EXPLORE THE MATERIAL —
1) In the report on the Shahbaz Bhatti memorial rally, which organization was the concert organized in association with?
2) Quote the report on the Shahbaz Bhatti memorial rally between "Shahbaz Bhatti Memorial" and "offences against Islam.", inclusive.
3) Extend the report on the Shahbaz Bhatti memorial rally from where it stops.

TEXT BLOCK —

Shahbaz Bhatti Memorial Peace Rally
Catholic pop group ooberfuse perform in memory of Shahbaz Bhatti at the peace concert
10 March 2012 11:00
Crowds thronged Trafalgar Square on Saturday at the British Pakistani Christian Association's concert calling for religious freedom in Pakistan – and remembering Shahbaz Bhatti who gave his life for that cause.
The concert in Trafalgar Square on 10th March, organised in association with Aid to the Church in Need, followed the presentation of a petition at 10 Downing Street calling for changes to Pakistan's blasphemy laws, which impose sentences including execution and life imprisonment for offences against Islam.

INPUT DATA —
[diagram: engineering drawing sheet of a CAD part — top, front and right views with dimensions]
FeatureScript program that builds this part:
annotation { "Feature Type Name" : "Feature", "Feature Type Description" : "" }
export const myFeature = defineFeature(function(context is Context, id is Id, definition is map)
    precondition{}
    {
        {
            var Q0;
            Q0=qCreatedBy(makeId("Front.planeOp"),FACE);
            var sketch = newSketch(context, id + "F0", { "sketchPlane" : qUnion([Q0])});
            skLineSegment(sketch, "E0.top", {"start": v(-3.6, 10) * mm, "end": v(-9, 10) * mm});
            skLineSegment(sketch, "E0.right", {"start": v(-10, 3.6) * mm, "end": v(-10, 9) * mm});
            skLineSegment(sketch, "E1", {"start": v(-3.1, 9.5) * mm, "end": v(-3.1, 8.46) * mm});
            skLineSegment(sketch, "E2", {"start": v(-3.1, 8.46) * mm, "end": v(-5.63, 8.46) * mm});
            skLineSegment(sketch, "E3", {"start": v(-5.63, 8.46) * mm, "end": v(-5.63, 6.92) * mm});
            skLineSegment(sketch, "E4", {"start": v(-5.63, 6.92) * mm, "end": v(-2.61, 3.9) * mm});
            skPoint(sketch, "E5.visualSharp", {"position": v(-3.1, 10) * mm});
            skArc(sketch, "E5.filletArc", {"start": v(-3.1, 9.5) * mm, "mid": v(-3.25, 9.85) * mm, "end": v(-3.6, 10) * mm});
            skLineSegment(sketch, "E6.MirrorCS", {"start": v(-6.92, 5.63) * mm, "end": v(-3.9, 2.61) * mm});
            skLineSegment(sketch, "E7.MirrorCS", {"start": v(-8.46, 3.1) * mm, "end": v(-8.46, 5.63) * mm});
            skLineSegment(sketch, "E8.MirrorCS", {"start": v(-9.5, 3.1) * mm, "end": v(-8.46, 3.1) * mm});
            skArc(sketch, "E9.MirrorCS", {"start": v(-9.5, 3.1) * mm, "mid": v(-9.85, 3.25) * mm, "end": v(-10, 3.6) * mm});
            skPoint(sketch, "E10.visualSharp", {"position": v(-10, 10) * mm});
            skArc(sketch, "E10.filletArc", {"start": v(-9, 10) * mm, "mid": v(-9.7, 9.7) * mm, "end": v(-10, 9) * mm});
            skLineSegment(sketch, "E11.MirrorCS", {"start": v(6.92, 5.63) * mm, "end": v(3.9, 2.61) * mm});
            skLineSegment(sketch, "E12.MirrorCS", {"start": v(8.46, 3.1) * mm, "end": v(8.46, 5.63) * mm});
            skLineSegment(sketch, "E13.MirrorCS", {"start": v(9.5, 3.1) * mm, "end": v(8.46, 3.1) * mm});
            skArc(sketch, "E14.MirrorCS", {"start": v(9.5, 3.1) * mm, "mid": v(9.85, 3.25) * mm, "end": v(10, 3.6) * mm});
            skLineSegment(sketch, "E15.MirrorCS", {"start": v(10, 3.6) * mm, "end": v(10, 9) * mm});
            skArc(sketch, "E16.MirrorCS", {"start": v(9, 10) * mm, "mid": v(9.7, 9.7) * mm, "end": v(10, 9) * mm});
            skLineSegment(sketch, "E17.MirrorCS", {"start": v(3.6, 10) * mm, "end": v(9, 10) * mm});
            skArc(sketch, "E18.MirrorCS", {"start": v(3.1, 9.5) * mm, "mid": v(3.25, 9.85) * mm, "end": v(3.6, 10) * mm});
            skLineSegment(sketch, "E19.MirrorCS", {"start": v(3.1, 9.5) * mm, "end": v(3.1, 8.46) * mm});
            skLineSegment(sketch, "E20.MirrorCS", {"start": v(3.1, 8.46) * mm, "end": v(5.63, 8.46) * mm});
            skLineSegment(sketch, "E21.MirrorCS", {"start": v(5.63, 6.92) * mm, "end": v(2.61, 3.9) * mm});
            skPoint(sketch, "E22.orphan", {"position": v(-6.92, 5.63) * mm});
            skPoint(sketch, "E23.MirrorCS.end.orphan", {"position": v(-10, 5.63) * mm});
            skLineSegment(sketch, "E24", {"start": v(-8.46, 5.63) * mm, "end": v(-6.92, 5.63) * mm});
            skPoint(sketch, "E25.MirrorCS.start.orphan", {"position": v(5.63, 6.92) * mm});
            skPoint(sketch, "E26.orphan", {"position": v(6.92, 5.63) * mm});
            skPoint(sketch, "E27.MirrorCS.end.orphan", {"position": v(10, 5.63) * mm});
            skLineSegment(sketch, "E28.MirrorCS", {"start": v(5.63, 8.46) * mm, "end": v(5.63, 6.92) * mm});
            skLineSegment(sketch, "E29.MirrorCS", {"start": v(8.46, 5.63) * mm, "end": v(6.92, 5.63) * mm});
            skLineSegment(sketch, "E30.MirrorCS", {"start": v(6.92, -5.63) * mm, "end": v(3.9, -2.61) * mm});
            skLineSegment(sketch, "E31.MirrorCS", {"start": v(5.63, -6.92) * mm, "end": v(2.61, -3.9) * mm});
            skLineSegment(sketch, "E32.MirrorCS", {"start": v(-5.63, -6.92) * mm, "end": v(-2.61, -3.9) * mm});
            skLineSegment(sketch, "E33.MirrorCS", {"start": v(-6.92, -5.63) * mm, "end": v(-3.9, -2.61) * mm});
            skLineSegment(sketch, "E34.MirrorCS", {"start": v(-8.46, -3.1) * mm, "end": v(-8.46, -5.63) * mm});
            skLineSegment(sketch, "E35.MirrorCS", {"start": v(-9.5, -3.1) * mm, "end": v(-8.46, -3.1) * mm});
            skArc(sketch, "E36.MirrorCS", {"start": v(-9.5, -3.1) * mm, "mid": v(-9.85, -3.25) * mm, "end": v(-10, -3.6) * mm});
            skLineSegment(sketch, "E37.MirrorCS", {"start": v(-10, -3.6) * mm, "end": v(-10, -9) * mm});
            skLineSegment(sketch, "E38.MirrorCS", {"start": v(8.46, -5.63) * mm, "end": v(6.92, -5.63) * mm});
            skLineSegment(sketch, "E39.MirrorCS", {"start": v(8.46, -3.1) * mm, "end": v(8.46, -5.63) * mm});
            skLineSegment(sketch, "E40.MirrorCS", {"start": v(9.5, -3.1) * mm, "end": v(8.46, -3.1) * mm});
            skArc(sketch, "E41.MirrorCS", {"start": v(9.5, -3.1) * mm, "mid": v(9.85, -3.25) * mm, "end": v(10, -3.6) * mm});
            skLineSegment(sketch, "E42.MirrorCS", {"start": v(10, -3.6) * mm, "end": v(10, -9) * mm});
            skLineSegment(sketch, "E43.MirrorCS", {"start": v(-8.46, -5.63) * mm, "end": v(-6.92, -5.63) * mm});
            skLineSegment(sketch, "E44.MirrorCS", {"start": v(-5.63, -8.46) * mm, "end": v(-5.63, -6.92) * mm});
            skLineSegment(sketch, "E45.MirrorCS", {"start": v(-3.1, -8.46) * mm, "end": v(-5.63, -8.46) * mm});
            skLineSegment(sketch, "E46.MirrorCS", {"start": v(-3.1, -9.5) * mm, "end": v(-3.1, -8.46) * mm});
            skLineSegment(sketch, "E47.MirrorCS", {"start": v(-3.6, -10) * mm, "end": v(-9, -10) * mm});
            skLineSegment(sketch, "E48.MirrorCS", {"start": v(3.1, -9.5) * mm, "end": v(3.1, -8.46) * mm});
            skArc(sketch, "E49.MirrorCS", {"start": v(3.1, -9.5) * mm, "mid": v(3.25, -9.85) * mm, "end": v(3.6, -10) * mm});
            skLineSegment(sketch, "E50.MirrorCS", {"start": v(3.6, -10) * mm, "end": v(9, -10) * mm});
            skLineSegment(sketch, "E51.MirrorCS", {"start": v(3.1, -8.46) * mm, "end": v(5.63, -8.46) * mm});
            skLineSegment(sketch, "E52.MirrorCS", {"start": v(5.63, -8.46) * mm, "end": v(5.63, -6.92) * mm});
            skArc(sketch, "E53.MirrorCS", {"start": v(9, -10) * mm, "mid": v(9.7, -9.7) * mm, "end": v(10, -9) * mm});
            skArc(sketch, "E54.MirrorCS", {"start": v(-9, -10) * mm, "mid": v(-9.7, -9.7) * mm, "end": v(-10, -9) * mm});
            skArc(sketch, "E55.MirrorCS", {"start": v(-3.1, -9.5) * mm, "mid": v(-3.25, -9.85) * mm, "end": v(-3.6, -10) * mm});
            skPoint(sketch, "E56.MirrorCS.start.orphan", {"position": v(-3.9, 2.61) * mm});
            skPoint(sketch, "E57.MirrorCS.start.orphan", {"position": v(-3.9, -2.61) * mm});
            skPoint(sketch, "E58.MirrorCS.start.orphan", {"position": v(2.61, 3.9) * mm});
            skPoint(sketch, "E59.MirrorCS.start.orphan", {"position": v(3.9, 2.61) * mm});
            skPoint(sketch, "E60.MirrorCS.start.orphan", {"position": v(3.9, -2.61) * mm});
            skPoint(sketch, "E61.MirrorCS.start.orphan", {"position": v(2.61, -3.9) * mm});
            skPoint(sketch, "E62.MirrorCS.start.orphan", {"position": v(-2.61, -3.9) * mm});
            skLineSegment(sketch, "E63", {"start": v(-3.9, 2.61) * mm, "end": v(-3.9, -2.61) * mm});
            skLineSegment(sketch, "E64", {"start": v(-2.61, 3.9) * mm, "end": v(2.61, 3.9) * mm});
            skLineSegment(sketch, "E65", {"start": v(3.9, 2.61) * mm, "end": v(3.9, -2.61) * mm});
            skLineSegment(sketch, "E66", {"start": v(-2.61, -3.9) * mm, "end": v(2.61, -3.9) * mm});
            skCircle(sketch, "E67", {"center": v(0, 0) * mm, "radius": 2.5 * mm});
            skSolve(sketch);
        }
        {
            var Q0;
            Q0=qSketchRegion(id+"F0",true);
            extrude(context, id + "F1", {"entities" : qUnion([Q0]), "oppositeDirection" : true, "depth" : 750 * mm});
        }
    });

TASK RESULTS —
1) Aid to the Church in Need

2)
Shahbaz Bhatti Memorial Peace Rally
Catholic pop group ooberfuse perform in memory of Shahbaz Bhatti at the peace concert
10 March 2012 11:00
Crowds thronged Trafalgar Square on Saturday at the British Pakistani Christian Association's concert calling for religious freedom in Pakistan – and remembering Shahbaz Bhatti who gave his life for that cause.
The concert in Trafalgar Square on 10th March, organised in association with Aid to the Church in Need, followed the presentation of a petition at 10 Downing Street calling for changes to Pakistan's blasphemy laws, which impose sentences including execution and life imprisonment for offences against Islam.

3)
Aid to the Church in Need's John Pontifex with other participants in the rally, outside 10 Downing Street
Catholic pop band ooberfuse performing in Trafalgar Square, London
Crowds showing their support for Shahbaz Bhatti, who was killed for speaking out against Pakistan's Blasphemy Laws
Aid to the Church in Need's John Newton speaking at the Pakistan peace rally
Crowd of people taking part in the Pakistan peace march to Trafalgar Square
Wilson Chowdhry of the British Pakistani Christian Association speaking on stage at the peace rally
Speakers at the rally get their message of peace across
Aid to the Church in Need's John Pontifex presents a petition about Pakistan's blasphemy laws at 10 Downing Street
The documents bearing the names of more than 6,000 people were presented at Number 10 by an ecumenical delegation which included Alan Craig of the Christian Peoples Alliance and John Pontifex from Aid to the Church in Need.
Mr Pontifex, who met Shahbaz Bhatti in 2006, said: "For him, the Christian faith, [and] the freedom to express your religion legitimately without undue let or hindrance, was a cause not just worth fighting for – it was a cause worth dying for."
Mr Bhatti, Pakistan's first federal minister for minority affairs, was shot dead in March 2011 while travelling to work in Islamabad.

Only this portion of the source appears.